Population accessing grocery Shop 1 (above) and Shop 2 (below) in 15 minutes by public transport between 17:00–18:00. The number of reached population is proportional to the number of inhabitants in the HMA (1,154,967 on 31.12.2017). In the case of Shop 1, the static population data underestimates the number of people reaching the shop by approximately 9,000 individuals (a), whereas in the case of Shop 2, the static population overestimates the reached population by approximately 7,000 people (c).

The mobility dataset presented here also makes it possible to analyse dynamic accessibility of a service network as a whole. At the level of the whole study area, there is little difference in the cumulative number of people that can reach the closest grocery shop between static and dynamic population data. Regardless of the time of day, the difference in the proportion of reached population is less than 10% between the two datasets, although the static population data tends to overestimate the accessibility of the closest shop on time distances above 10 minutes during the daytime (Fig. 15). The network of open grocery shops is dense and widely distributed across the study area both during the day and night with 32 grocery shops open round the clock. Thus, the distance to the nearest grocery shop is constant in the HMA, although the population distribution fluctuates in space.

Fig. 15
figure 15

Accessibility to the closest grocery shop (n = 418) using public transport between (a) 01:00–02:00, (b) 17:00–18:00, (c) 22:00–23:00, (d) shows the cumulative sum of population reaching the closest grocery shop by public transport.

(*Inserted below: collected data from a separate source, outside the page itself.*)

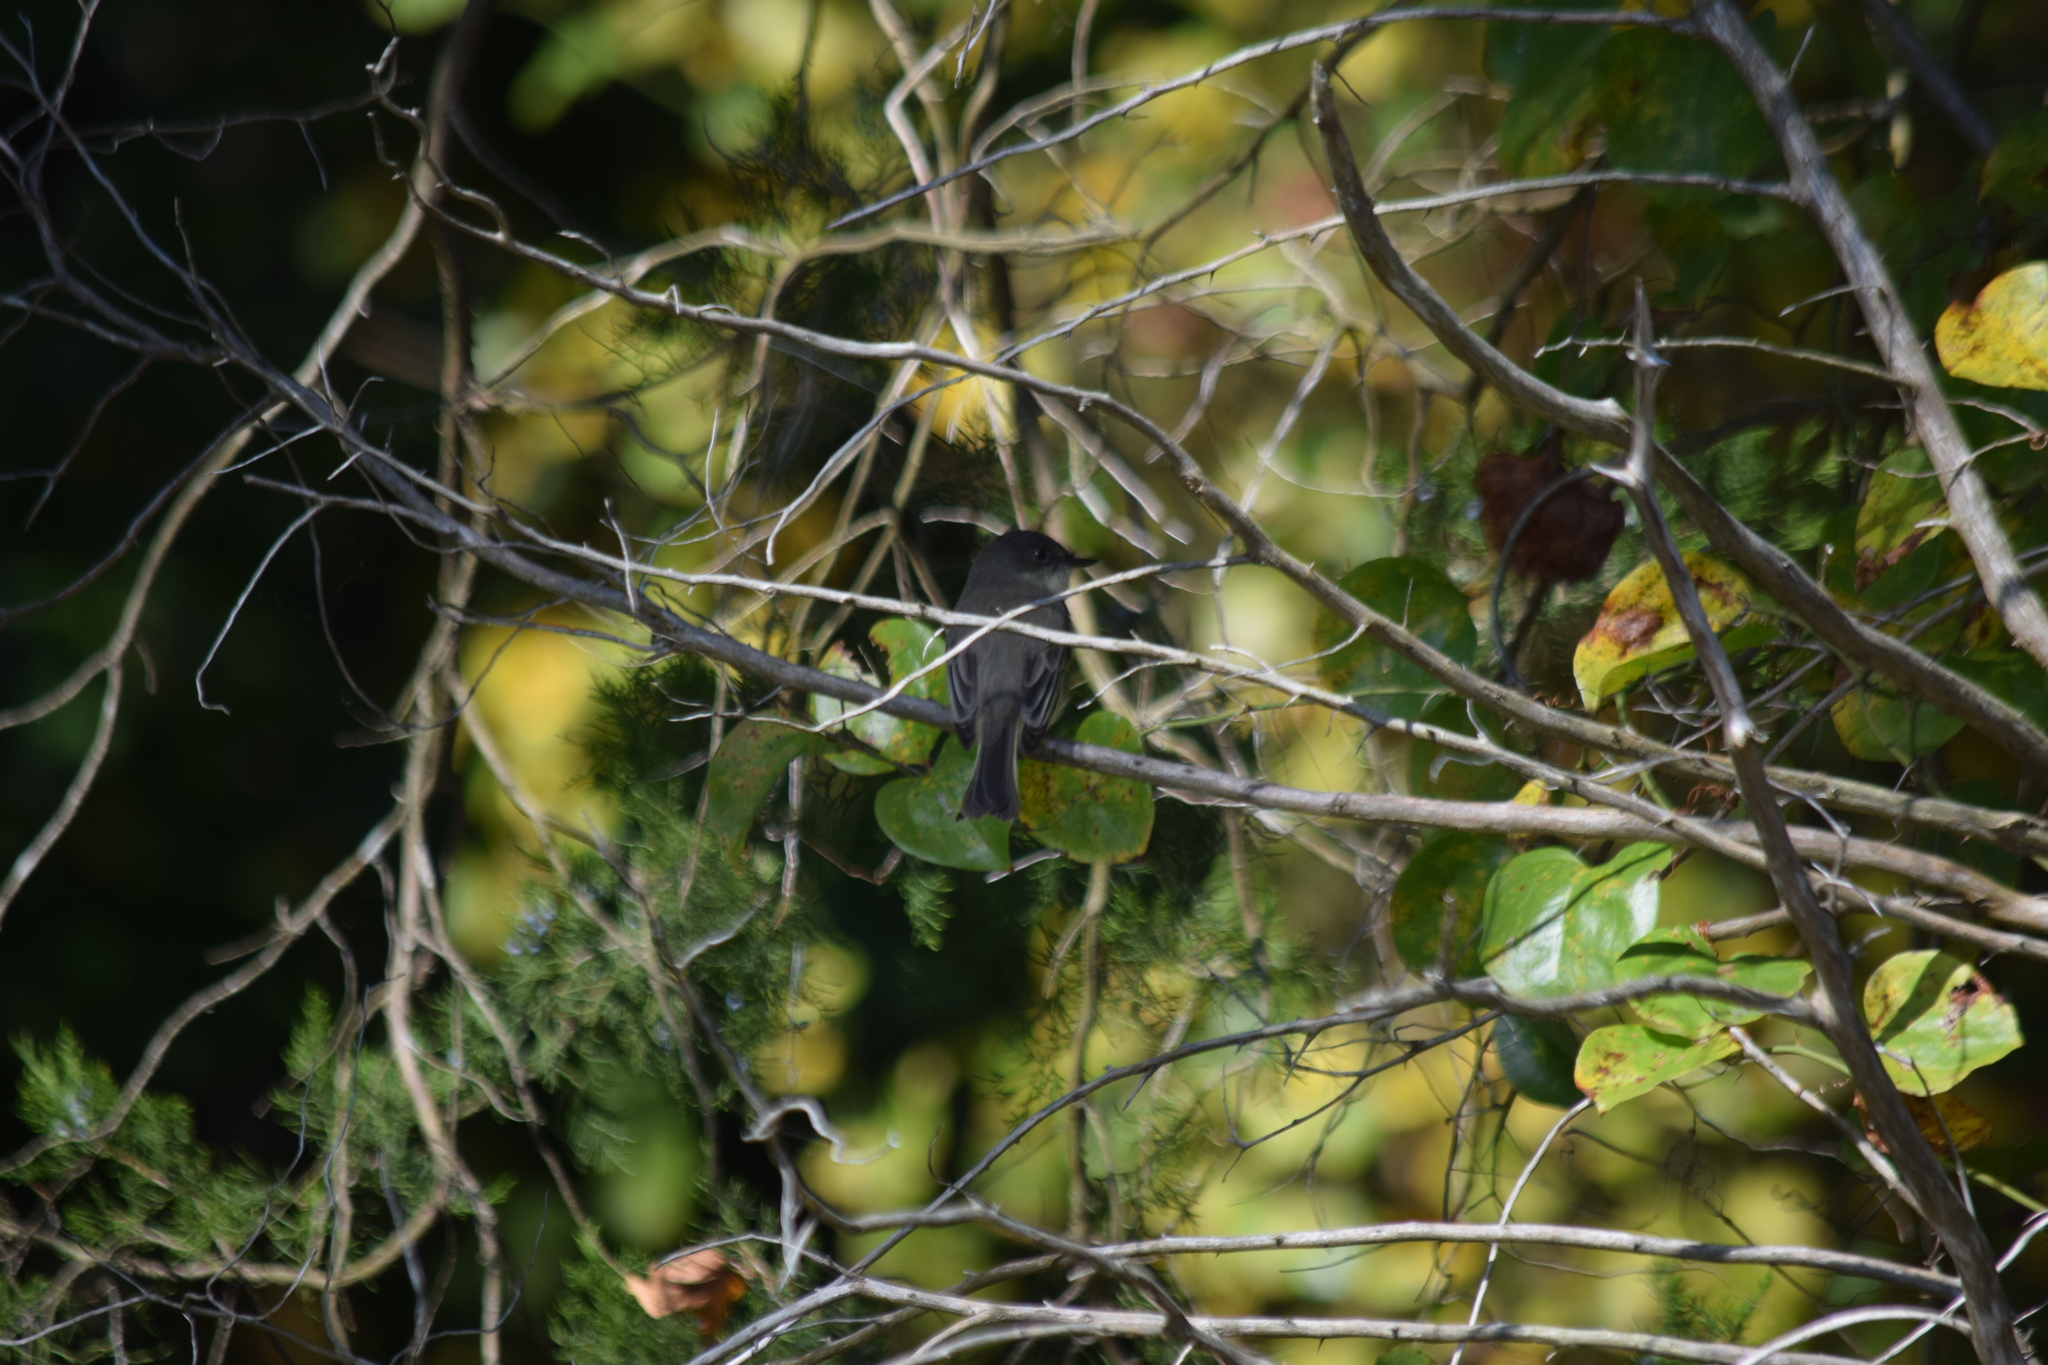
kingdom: Animalia
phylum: Chordata
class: Aves
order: Passeriformes
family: Tyrannidae
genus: Sayornis
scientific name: Sayornis phoebe
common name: Eastern phoebe
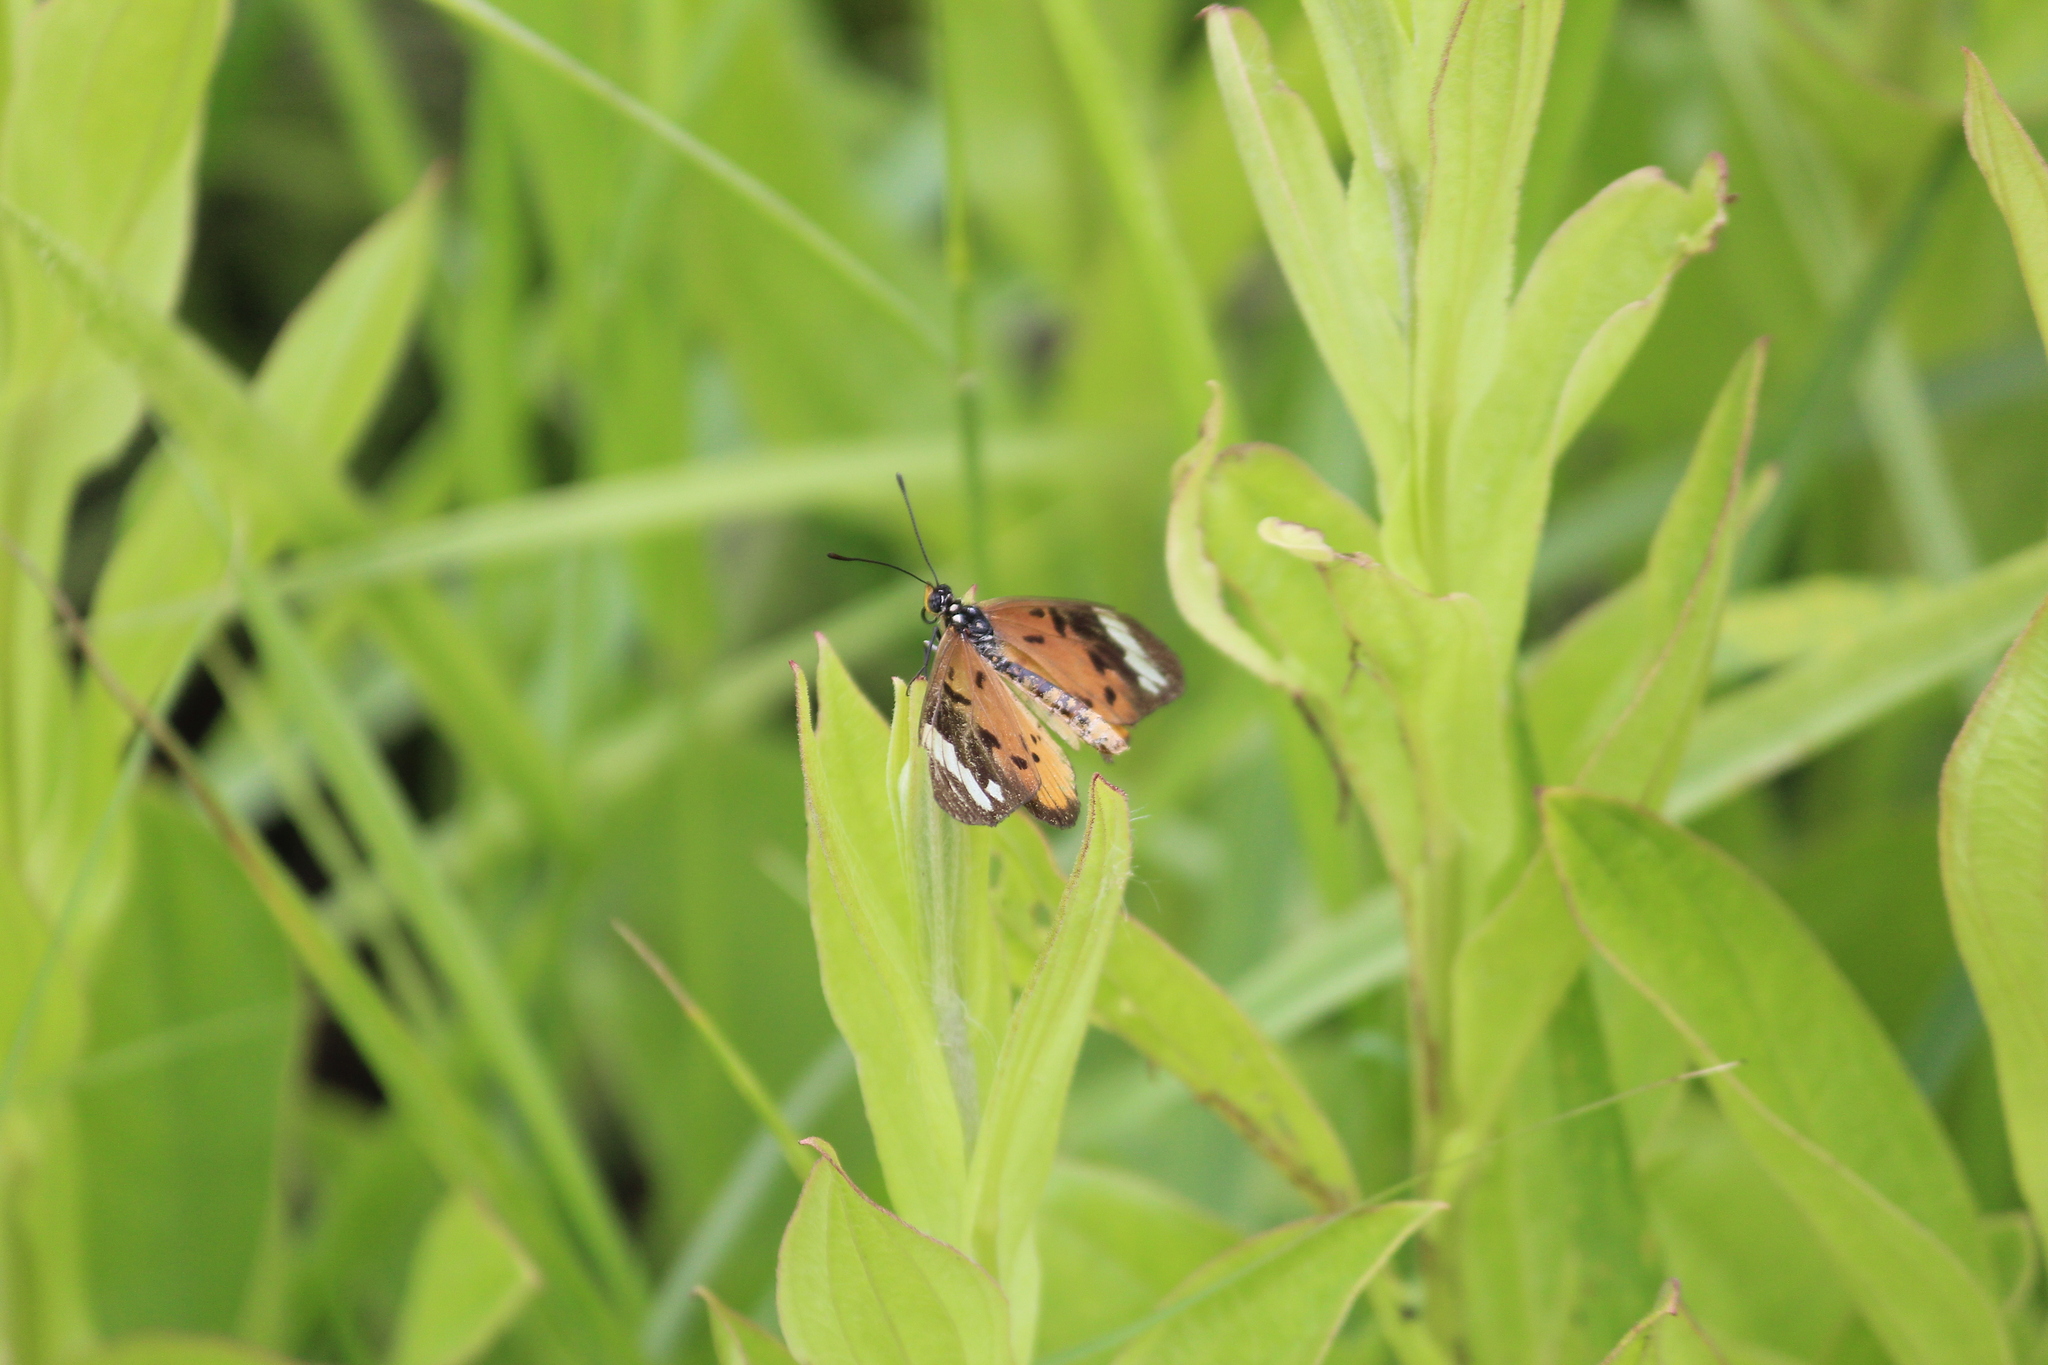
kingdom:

The accessibility of the closest grocery shop is poorest during the night-time (Fig. 15a,d), when the service level of the public transport network is at its lowest. Thus, the areas with the best accessibility are generally within walking distance of an open shop. Regardless of this, approximately 26% of the population in HMA can access the closet grocery shop within 15 minutes, based on the dynamic population data and 23% based on the static population data. Overall, the accessibility of grocery shops is good during the day. During the daytime, most parts of the study area belong to the 10-minute accessibility zone (Fig. 15b,d). The accessibility gradually starts to decrease after 21:00, when the number of open shops and public transport service level decreases. Between 22:00–23:00, the accessibility of grocery shops is almost as good as during the daytime (Fig. 15c,d) as the proportion of reaching people remains very high (93%), although over 50% of the shops are closed. Based on these examples, it is evident that the difference in grocery shop accessibility between hours is mainly caused by the variation in public transport supply and opening hours of shops, and less due to variation in locations of people.